Repeat nothing but the lines below running from the one containing "histopathology image displays" to the one containing "histopathology image exhibits". Keep both end lines.

• • • • •

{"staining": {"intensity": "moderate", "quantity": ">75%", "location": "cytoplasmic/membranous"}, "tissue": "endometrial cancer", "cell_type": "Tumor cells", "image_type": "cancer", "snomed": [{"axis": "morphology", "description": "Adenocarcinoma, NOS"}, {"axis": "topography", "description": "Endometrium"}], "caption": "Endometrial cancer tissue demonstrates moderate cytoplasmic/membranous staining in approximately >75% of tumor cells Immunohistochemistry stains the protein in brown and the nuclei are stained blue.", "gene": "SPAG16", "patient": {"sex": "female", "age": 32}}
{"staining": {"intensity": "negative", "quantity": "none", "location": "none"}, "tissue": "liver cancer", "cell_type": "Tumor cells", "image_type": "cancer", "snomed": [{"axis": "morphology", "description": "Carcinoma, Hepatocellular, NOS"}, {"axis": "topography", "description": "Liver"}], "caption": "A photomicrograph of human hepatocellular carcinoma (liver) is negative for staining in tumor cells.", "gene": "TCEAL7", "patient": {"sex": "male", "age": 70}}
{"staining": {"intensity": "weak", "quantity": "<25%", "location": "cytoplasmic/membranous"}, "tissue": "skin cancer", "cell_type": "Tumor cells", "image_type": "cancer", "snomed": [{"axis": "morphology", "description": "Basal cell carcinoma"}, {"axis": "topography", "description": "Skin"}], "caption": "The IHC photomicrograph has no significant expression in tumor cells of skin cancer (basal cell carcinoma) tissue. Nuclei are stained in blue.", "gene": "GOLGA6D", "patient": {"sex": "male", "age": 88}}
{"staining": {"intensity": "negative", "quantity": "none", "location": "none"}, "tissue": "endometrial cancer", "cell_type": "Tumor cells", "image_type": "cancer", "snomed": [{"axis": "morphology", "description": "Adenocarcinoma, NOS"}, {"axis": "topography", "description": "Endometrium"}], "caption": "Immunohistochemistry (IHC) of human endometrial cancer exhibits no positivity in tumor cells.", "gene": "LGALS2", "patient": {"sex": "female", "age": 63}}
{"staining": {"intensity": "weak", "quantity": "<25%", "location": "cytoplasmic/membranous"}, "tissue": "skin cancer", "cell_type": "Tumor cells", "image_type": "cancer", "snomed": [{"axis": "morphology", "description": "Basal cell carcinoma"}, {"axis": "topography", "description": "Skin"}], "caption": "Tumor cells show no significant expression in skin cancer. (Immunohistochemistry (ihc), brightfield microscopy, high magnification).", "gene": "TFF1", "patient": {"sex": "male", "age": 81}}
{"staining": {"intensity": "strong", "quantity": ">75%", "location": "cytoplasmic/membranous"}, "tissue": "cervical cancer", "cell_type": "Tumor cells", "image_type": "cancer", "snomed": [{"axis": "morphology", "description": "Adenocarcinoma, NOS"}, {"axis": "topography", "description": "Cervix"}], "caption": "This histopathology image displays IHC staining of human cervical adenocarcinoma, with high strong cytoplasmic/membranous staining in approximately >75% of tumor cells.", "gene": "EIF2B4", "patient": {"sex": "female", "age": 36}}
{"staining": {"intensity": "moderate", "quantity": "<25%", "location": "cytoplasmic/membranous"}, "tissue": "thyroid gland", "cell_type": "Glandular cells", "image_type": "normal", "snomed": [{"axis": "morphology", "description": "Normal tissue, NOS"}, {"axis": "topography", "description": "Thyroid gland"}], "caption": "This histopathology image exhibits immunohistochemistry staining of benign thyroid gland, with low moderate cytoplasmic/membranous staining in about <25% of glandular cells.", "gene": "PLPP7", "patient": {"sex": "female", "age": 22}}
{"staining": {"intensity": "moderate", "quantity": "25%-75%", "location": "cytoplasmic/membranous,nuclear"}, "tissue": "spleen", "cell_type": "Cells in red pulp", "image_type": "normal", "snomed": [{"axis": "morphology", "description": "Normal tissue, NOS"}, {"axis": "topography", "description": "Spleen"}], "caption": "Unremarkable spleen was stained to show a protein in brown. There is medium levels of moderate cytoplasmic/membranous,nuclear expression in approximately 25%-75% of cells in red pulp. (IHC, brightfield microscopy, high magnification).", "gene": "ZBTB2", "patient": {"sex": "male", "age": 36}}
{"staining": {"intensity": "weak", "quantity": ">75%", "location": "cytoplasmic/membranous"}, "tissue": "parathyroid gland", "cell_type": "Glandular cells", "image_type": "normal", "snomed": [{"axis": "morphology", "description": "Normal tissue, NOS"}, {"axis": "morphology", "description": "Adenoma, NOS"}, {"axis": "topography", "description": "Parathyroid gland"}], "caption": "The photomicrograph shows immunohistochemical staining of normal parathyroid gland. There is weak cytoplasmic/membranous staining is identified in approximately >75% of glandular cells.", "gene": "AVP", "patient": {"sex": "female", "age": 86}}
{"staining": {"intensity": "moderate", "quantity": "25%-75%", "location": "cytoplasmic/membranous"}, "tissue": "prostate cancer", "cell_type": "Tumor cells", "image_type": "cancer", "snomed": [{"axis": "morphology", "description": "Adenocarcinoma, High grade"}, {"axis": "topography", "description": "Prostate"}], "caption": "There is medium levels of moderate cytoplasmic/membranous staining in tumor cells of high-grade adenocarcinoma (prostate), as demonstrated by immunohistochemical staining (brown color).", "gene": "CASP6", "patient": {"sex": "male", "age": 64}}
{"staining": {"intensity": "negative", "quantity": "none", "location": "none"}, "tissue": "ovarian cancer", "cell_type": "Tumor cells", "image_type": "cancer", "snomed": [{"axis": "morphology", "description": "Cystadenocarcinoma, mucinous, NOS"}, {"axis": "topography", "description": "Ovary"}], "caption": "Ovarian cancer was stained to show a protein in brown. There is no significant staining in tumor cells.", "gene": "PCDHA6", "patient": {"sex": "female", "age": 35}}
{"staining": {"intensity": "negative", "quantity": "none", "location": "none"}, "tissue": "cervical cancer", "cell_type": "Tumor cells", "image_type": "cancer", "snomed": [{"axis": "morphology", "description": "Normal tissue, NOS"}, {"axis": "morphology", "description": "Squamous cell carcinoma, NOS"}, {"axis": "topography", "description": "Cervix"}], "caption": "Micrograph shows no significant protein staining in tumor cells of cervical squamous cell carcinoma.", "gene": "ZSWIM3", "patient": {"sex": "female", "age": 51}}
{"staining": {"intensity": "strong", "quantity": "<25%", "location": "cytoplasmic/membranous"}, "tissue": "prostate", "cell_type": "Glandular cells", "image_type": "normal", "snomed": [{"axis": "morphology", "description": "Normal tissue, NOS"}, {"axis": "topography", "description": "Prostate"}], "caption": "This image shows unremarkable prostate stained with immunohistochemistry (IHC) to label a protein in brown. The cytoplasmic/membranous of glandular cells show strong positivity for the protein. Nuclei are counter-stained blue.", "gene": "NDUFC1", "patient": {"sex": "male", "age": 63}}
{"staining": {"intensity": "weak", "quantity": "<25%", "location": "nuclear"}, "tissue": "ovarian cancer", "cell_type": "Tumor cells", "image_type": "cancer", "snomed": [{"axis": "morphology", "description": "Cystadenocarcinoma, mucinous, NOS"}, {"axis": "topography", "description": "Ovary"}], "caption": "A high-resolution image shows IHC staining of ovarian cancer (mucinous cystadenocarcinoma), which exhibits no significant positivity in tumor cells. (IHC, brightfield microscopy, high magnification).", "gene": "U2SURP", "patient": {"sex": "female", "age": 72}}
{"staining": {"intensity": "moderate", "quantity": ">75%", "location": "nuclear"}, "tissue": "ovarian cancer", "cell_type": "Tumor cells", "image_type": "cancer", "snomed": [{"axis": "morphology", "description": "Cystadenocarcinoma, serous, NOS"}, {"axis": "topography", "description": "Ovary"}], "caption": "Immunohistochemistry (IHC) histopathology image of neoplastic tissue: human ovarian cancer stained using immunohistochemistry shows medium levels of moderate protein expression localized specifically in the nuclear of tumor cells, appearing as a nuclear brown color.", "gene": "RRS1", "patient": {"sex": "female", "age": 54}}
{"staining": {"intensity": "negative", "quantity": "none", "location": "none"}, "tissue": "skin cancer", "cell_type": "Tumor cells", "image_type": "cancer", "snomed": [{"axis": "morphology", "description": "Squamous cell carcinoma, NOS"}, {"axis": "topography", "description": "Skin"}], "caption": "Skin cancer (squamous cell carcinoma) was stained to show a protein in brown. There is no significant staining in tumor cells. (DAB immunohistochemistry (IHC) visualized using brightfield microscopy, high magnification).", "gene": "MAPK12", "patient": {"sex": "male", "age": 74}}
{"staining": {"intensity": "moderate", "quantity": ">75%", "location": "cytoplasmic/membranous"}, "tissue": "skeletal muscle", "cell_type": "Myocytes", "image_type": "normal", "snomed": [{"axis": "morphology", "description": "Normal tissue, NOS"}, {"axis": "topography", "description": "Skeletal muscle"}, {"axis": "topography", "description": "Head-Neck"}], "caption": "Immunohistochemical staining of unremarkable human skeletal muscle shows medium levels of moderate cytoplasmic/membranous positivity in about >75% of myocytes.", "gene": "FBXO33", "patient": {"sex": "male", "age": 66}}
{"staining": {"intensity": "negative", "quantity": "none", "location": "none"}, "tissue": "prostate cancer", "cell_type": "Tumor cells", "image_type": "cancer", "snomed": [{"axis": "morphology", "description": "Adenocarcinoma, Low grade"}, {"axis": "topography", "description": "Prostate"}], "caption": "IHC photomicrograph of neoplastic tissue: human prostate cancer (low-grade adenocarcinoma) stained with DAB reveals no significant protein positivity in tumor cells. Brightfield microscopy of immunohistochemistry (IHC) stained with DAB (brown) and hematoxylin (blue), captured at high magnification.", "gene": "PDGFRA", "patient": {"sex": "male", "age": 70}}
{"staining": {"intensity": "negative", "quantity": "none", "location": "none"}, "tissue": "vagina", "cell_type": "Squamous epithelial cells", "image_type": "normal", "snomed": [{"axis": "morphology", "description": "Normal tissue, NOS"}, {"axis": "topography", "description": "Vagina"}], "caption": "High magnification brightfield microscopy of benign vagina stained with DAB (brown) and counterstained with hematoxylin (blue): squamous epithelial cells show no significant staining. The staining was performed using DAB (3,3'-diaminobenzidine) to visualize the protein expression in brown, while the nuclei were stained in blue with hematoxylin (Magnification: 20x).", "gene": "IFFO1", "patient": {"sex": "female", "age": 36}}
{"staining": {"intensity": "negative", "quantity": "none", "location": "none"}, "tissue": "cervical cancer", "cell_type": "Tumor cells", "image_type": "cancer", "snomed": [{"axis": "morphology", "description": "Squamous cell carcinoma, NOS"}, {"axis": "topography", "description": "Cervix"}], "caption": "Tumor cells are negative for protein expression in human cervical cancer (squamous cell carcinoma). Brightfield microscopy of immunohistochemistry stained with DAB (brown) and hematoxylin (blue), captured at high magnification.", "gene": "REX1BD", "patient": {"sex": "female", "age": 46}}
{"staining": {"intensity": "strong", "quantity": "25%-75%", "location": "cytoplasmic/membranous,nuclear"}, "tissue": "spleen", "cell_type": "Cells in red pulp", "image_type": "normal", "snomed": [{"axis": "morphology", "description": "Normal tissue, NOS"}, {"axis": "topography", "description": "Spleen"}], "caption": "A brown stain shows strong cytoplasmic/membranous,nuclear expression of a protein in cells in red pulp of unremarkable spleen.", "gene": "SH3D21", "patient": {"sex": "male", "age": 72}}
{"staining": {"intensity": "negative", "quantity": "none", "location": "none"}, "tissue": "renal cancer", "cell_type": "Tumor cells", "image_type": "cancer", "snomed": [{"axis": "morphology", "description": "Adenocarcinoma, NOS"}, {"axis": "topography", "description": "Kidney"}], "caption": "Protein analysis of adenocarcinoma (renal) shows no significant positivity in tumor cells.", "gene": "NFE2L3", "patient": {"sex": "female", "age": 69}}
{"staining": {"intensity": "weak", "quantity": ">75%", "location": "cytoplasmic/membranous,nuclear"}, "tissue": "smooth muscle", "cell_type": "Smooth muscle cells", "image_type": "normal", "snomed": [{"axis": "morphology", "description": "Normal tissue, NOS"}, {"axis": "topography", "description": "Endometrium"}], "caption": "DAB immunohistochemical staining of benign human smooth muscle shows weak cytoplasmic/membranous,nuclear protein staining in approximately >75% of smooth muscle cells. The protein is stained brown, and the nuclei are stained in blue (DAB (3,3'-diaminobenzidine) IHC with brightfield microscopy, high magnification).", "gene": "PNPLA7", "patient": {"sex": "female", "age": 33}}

• • • • •

- **Expected output**:
{"staining": {"intensity": "strong", "quantity": ">75%", "location": "cytoplasmic/membranous"}, "tissue": "cervical cancer", "cell_type": "Tumor cells", "image_type": "cancer", "snomed": [{"axis": "morphology", "description": "Adenocarcinoma, NOS"}, {"axis": "topography", "description": "Cervix"}], "caption": "This histopathology image displays IHC staining of human cervical adenocarcinoma, with high strong cytoplasmic/membranous staining in approximately >75% of tumor cells.", "gene": "EIF2B4", "patient": {"sex": "female", "age": 36}}
{"staining": {"intensity": "moderate", "quantity": "<25%", "location": "cytoplasmic/membranous"}, "tissue": "thyroid gland", "cell_type": "Glandular cells", "image_type": "normal", "snomed": [{"axis": "morphology", "description": "Normal tissue, NOS"}, {"axis": "topography", "description": "Thyroid gland"}], "caption": "This histopathology image exhibits immunohistochemistry staining of benign thyroid gland, with low moderate cytoplasmic/membranous staining in about <25% of glandular cells.", "gene": "PLPP7", "patient": {"sex": "female", "age": 22}}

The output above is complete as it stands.